Astrophysics: Planet’s helium wind could tell tale of atmospheric evolution
Nature
2018년5월3일
Helium has been detected in the escaping atmospheric wind of a giant exoplanet for the first time, according to a paper published in this week’s Nature.
Helium is the second-most common element in the Universe and a major component of the gas giants in our Solar System. Although we expect to find helium in gas giants elsewhere, searches until now have been unsuccessful. Exoplanetary atmospheres are normally studied by observing the planets pass in front of their stars and measuring the absorption of light by their outermost atmospheres. Previous searches for escaping atmospheres have tended to look for absorption in the ultraviolet part of the spectrum, which is difficult with current technology and only works for the closest planets.

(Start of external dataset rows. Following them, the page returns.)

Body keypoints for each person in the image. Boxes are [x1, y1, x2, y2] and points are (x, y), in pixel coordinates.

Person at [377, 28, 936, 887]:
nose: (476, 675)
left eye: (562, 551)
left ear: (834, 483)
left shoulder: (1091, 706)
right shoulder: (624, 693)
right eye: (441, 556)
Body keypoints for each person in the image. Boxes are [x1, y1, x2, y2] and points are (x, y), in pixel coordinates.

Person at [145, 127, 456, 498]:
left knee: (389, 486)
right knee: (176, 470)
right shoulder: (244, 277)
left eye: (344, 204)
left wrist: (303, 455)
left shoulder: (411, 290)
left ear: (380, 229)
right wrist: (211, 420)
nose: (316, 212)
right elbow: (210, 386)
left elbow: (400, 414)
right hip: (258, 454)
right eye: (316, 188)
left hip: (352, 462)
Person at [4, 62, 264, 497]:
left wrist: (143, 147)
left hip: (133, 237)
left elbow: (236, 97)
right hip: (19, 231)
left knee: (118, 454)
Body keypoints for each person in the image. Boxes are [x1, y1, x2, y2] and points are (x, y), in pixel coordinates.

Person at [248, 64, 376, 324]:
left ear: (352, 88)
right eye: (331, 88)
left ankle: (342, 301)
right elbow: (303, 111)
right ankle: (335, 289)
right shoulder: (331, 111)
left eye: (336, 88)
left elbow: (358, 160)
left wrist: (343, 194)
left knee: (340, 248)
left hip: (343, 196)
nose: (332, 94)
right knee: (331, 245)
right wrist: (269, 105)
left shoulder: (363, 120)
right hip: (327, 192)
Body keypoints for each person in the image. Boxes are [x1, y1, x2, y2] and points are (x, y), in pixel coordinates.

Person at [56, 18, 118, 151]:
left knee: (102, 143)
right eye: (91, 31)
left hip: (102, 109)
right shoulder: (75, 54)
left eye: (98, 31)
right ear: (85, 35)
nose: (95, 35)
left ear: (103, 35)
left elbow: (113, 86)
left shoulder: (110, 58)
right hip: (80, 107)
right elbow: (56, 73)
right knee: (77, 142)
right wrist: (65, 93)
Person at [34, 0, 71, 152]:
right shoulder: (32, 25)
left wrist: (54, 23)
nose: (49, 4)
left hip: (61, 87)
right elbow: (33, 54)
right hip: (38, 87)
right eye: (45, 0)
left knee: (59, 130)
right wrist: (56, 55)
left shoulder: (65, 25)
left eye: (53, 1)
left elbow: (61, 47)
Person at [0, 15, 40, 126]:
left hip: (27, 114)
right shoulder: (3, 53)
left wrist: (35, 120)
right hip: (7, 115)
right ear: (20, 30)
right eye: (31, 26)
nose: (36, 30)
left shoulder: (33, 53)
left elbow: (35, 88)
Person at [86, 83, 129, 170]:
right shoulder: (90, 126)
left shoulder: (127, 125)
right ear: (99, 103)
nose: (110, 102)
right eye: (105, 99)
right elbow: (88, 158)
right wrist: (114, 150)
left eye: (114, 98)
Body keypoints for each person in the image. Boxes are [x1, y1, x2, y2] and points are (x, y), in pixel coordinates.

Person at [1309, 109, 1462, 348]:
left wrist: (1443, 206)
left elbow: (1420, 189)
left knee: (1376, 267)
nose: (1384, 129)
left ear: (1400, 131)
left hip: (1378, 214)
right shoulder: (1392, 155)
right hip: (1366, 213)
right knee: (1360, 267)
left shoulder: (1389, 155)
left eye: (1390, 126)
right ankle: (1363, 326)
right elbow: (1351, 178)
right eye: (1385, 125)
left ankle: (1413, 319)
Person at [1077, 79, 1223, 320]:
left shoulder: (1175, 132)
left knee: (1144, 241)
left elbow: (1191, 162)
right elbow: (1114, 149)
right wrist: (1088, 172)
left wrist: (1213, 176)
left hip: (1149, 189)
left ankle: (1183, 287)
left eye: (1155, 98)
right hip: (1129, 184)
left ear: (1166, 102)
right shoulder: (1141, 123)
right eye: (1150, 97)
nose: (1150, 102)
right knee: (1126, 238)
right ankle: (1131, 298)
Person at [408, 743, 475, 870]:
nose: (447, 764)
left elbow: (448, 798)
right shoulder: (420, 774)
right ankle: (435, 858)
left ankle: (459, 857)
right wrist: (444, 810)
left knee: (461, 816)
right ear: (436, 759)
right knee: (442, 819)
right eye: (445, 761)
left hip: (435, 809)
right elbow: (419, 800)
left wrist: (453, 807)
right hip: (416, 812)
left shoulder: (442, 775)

Jessica Spake and colleagues instead looked for absorption in the near-infrared part of the spectrum of WASP-107b - a gas giant orbiting a small, orange star - using the Hubble Space Telescope. The authors found a signature of excited helium at a wavelength of 10,833 angstrom. The signal’s amplitude suggests that WASP-107b’s atmosphere is leaking away at a rate of 0.1%-4% of the planet’s total mass every billion years. Despite being similarly sized to Jupiter, this exoplanet is eight times less massive - one of the least dense known - and its gravitational pull is scarcely able to retain its atmosphere. With its host star emitting ultraviolet radiation and heating up WASP-107b’s atmospheric gases, they expand rapidly and blast into space like a wind. Finding other planets with helium-rich atmospheres could provide a new way of exploring the formation and evolution of exoplanets.